- WHAT IS BEING ASKED: Nothing but the images is to be left out of your exact copy of the entries.

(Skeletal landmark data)
══════

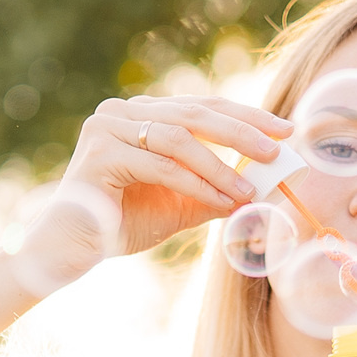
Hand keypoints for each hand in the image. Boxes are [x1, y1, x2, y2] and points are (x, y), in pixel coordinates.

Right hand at [10, 97, 292, 293]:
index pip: (202, 107)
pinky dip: (196, 184)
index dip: (246, 116)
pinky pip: (160, 166)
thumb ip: (215, 189)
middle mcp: (121, 112)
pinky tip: (222, 200)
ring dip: (220, 165)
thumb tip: (263, 186)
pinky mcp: (99, 154)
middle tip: (277, 150)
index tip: (285, 130)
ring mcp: (106, 128)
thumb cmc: (123, 224)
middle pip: (194, 114)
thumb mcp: (181, 204)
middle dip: (242, 132)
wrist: (71, 249)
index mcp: (141, 115)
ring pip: (178, 139)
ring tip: (250, 189)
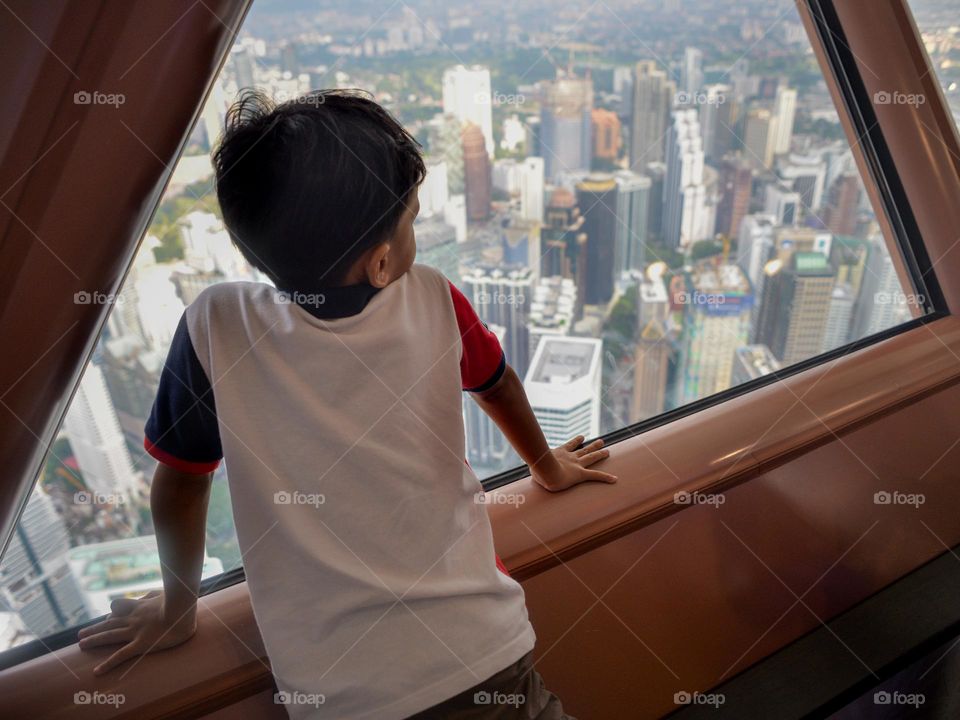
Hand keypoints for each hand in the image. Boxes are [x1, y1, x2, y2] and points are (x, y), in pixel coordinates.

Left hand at [78, 590, 197, 674]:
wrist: (183, 610)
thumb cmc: (178, 600)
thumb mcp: (163, 593)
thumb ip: (152, 595)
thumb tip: (146, 596)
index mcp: (139, 607)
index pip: (119, 608)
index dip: (112, 613)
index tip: (107, 617)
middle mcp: (133, 619)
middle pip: (109, 623)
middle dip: (94, 628)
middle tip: (79, 634)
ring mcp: (135, 632)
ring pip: (109, 636)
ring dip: (94, 640)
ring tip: (81, 645)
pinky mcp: (140, 645)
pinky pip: (121, 655)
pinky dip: (108, 664)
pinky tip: (97, 672)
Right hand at [531, 436, 617, 491]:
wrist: (545, 470)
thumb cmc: (537, 467)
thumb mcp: (533, 461)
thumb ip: (531, 460)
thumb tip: (522, 457)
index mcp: (560, 453)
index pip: (570, 445)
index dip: (576, 441)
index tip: (582, 437)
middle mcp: (570, 457)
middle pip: (584, 449)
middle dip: (593, 445)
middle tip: (601, 441)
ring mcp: (577, 465)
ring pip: (591, 458)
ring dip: (600, 454)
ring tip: (607, 451)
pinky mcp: (581, 474)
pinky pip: (595, 476)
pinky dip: (606, 477)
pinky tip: (615, 479)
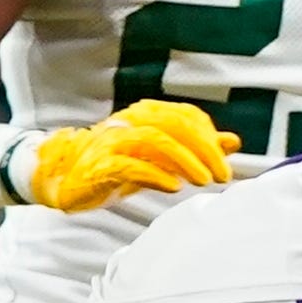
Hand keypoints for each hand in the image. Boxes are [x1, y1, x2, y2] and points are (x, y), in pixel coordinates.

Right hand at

══════

- OUTPUT:
Hand keypoints for each hand in the image. Boxes are [x1, y1, x2, y2] and points are (x, y), in pixel coordinates.

Right hand at [10, 97, 292, 293]:
index pip: (202, 107)
pinky dip: (196, 184)
index dip: (246, 116)
pinky pip: (160, 166)
thumb ip: (215, 189)
middle mcp: (121, 112)
pinky tip: (222, 200)
ring dip: (220, 165)
thumb tip: (263, 186)
pinky mcp: (99, 154)
middle tip: (277, 150)
index tip: (285, 130)
ring mcp: (106, 128)
thumb cmc: (123, 224)
middle pip: (194, 114)
thumb mcp: (181, 204)
middle dip: (242, 132)
wrist: (71, 249)
index mcp: (141, 115)
ring pip: (178, 139)
ring tip: (250, 189)
Hand keypoints for each hand in the image. Boxes are [x1, y1, x2, y2] and points are (x, y), in pixel coordinates.

Left hand at [78, 590, 197, 674]:
wrist: (183, 610)
thumb cmc: (178, 600)
thumb mcp: (163, 593)
thumb ip: (152, 595)
thumb tip: (146, 596)
index mcp: (139, 607)
index pip: (119, 608)
index dip: (112, 613)
index tip: (107, 617)
middle mcp: (133, 619)
middle pip: (109, 623)
middle dip: (94, 628)
middle tip: (79, 634)
ring mcp: (135, 632)
ring pip: (109, 636)
ring dip: (94, 640)
ring tip: (81, 645)
pinky mcp: (140, 645)
pinky pip: (121, 655)
pinky dip: (108, 664)
pinky tip: (97, 672)
Right hand at [531, 436, 617, 491]:
wrist: (545, 470)
thumb cmc: (537, 467)
thumb mcp: (533, 461)
thumb ip: (531, 460)
thumb tip: (522, 457)
index mcp: (560, 453)
index pip: (570, 445)
index dip: (576, 441)
index tip: (582, 437)
middle mcp: (570, 457)
middle pip: (584, 449)
middle dip: (593, 445)
middle tip: (601, 441)
ring mcp: (577, 465)
ring pip: (591, 458)
ring dip: (600, 454)
ring tip: (607, 451)
pinky mcp: (581, 474)
pinky pip: (595, 476)
pinky dip: (606, 477)
pinky tip: (615, 479)
Hand keypoints for each hand in the image. Boxes are [x1, y1, x2, y2] and points are (x, y), in pixel coordinates.

Right hand at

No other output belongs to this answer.